Mafaldine Pasta with Creamy Tomato Sauce (ready in 30 minutes)

Ingredients

  • 250g (8¾ oz) mafaldine pasta (see note 1)
  • tbs olive oil
  • 1 medium onion (sliced)
  • 1 tbs minced garlic
  • 1 teaspoon paprika
  • ½-1 teaspoon chilli flakes (or chilli powder) - add as much or as little as you like
  • 1 teaspoon salt
  • pepper (to taste)
  • 3 tbs white wine (see note 2)
  • 175ml (¾ cup) cream
  • 250ml (1 cup) passata (or tinned tomatoes)
  • chives & plum tomatoes (optional)

Instructions

  • Cook the pasta as per manufacturer's instructions.
  • Heat the olive oil in a pan. Slice the onion thinly and then fry until softened.
  • Add the garlic and fry for a minute or so.
  • Add the chilli powder/flakes, paprika, salt and pepper, and cook for a further minute.
  • Add the white wine (or pasta water) and allow it to evaporate (a couple of minutes).
  • Add the cream and tomatoes and cook for around five minutes.
  • When ready, drain the pasta and add to the sauce, stirring so that the pasta is coated.
  • To decorate, chop some fresh chives or whatever else you fancy.
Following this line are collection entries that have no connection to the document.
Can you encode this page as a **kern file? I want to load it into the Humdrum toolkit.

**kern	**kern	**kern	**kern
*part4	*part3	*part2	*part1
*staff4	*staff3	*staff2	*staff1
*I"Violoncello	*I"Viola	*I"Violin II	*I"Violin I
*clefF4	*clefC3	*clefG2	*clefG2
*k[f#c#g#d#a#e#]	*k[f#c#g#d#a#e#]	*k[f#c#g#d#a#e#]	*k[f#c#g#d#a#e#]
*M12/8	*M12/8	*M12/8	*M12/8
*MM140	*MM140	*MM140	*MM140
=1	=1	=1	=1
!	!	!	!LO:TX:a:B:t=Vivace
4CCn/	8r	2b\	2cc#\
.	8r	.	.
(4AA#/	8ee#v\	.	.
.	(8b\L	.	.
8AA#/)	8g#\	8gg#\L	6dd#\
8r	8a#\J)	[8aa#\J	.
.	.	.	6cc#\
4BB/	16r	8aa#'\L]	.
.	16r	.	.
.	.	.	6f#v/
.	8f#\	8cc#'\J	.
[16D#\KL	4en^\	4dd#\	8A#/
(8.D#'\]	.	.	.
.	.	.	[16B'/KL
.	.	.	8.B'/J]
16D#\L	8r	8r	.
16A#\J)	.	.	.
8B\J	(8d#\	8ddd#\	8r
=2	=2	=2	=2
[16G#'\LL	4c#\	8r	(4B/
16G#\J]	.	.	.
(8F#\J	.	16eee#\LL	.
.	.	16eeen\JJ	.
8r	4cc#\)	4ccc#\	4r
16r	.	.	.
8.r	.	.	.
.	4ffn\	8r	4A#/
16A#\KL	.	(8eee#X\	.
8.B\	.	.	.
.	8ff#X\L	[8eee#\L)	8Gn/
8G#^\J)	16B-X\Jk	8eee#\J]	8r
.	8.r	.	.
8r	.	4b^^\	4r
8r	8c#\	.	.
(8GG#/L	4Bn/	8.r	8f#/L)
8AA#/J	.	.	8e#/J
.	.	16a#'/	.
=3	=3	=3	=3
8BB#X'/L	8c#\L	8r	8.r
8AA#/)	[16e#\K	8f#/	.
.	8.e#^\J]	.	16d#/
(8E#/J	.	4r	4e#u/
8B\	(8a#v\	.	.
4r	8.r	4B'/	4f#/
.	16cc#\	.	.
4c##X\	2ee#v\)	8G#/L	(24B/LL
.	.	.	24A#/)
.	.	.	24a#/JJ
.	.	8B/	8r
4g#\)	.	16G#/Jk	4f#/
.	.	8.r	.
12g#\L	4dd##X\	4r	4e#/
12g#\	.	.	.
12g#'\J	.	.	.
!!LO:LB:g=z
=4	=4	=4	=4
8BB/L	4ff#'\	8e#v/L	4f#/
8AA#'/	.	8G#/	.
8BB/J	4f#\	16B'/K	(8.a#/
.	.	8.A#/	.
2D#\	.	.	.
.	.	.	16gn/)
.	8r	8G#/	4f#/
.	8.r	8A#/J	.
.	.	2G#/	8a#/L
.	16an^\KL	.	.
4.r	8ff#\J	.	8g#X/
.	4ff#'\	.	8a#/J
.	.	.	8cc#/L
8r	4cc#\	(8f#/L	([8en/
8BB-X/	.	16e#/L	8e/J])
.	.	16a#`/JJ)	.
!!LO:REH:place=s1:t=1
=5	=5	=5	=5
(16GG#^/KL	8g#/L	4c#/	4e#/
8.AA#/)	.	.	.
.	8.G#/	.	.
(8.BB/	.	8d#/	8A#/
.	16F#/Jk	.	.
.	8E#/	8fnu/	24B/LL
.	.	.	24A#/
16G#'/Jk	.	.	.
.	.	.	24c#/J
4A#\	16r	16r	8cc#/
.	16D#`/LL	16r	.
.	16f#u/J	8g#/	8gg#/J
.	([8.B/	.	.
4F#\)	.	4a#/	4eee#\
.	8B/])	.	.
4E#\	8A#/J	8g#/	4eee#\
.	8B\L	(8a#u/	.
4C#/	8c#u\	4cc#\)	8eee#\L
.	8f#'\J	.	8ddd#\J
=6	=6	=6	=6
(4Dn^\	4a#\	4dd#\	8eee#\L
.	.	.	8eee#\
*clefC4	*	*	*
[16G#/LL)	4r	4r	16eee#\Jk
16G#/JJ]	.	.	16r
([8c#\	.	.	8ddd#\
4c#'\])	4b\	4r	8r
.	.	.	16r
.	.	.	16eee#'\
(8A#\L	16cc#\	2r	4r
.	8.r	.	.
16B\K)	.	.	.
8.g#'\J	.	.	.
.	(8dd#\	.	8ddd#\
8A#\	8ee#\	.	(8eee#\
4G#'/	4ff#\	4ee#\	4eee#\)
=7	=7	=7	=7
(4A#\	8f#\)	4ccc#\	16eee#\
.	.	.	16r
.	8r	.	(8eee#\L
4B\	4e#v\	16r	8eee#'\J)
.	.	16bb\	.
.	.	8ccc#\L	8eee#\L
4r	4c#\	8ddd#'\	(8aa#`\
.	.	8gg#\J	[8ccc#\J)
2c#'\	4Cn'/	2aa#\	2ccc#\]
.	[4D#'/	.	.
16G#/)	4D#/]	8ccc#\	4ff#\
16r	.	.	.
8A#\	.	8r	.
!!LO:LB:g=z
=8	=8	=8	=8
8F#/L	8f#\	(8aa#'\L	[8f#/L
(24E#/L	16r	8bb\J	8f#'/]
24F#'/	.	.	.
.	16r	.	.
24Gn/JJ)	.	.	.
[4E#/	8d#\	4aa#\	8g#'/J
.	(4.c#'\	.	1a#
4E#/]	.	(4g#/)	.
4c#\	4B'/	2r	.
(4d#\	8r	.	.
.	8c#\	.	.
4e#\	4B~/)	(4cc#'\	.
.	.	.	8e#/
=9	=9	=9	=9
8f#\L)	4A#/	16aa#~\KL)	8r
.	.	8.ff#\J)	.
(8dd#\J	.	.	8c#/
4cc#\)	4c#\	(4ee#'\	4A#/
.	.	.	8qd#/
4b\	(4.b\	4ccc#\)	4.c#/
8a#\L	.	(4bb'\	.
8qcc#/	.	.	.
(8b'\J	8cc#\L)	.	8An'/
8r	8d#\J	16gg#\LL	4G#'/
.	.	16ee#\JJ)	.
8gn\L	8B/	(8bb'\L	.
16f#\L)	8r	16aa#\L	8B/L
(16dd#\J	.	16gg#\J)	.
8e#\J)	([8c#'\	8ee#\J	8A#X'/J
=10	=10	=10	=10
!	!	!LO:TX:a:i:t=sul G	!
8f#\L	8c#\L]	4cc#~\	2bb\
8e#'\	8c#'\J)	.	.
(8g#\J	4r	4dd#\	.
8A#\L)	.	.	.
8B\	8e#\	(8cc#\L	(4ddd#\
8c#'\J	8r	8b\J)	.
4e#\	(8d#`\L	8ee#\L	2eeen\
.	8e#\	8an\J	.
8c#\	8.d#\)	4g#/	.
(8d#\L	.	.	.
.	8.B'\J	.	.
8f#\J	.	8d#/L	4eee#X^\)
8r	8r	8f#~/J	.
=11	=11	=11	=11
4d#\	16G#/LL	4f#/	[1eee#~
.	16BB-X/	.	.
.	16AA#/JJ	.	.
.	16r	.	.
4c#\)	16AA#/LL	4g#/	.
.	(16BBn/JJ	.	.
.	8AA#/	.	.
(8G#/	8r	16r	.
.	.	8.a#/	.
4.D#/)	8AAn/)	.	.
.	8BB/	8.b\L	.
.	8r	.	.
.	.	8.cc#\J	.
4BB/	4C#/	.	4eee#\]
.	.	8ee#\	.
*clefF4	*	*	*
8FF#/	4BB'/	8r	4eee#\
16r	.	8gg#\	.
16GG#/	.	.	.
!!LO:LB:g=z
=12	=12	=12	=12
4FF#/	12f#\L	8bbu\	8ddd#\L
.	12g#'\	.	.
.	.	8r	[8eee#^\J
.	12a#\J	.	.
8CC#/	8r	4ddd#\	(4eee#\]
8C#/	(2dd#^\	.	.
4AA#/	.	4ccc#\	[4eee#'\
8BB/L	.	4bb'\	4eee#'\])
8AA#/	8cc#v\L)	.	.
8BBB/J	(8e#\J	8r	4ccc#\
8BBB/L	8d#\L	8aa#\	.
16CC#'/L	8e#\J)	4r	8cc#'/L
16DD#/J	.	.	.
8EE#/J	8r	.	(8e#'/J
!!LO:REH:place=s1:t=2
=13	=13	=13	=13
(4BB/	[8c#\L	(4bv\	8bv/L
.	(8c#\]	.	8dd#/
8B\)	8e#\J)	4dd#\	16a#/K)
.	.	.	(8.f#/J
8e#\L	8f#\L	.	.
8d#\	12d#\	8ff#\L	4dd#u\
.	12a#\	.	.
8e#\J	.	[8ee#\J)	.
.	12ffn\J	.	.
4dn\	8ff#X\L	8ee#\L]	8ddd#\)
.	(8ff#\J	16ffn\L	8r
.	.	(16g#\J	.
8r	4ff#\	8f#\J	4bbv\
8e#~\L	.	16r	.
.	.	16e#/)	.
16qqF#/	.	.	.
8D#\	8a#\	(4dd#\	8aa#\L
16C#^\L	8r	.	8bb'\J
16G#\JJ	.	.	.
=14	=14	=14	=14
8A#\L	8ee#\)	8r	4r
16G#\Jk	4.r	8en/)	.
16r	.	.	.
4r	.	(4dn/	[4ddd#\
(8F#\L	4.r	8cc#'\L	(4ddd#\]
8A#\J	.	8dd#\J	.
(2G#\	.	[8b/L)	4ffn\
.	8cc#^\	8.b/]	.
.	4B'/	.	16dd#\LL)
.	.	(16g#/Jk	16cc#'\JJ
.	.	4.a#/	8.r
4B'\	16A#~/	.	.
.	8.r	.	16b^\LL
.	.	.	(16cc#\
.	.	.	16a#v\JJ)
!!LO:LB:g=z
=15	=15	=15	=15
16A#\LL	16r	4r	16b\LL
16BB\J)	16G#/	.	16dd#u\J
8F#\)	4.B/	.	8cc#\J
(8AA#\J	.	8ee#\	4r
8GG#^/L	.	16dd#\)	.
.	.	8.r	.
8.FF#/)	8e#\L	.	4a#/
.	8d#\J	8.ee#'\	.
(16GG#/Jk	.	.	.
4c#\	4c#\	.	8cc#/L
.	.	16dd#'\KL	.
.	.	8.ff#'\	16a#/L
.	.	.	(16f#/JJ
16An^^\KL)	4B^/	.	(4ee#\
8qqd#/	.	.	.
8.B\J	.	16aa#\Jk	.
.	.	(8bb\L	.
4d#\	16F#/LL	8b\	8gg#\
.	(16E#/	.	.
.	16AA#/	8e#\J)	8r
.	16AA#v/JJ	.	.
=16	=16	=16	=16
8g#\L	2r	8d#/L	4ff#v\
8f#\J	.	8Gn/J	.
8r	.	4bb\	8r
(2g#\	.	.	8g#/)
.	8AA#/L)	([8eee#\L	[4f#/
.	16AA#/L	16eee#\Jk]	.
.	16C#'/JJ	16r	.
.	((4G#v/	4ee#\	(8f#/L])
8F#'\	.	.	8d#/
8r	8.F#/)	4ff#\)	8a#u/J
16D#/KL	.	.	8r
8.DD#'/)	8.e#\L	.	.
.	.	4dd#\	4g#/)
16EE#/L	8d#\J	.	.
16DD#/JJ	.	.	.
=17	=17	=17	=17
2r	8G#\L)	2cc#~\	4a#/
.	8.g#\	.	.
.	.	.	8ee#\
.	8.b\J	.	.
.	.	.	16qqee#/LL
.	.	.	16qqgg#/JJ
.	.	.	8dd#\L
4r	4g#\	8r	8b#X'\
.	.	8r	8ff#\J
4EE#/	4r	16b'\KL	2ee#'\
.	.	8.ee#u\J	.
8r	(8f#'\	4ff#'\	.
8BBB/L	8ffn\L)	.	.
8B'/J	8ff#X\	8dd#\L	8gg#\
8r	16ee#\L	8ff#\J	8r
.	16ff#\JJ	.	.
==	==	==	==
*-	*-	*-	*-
I also sliced a couple of plum tomatoes. Serve with your favourite bread. Enjoy!

Notes

 
I have converted grams to cups/ounces/tablespoons using online converters. Although I have no reason to believe they are inaccurate, please be aware that I have not made this recipe with imperial measurements.
  1. If you don't have mafaldine, just use any kind of pasta you like.
  2. If you would rather not use wine, just take 3 tablespoons of the hot pasta water.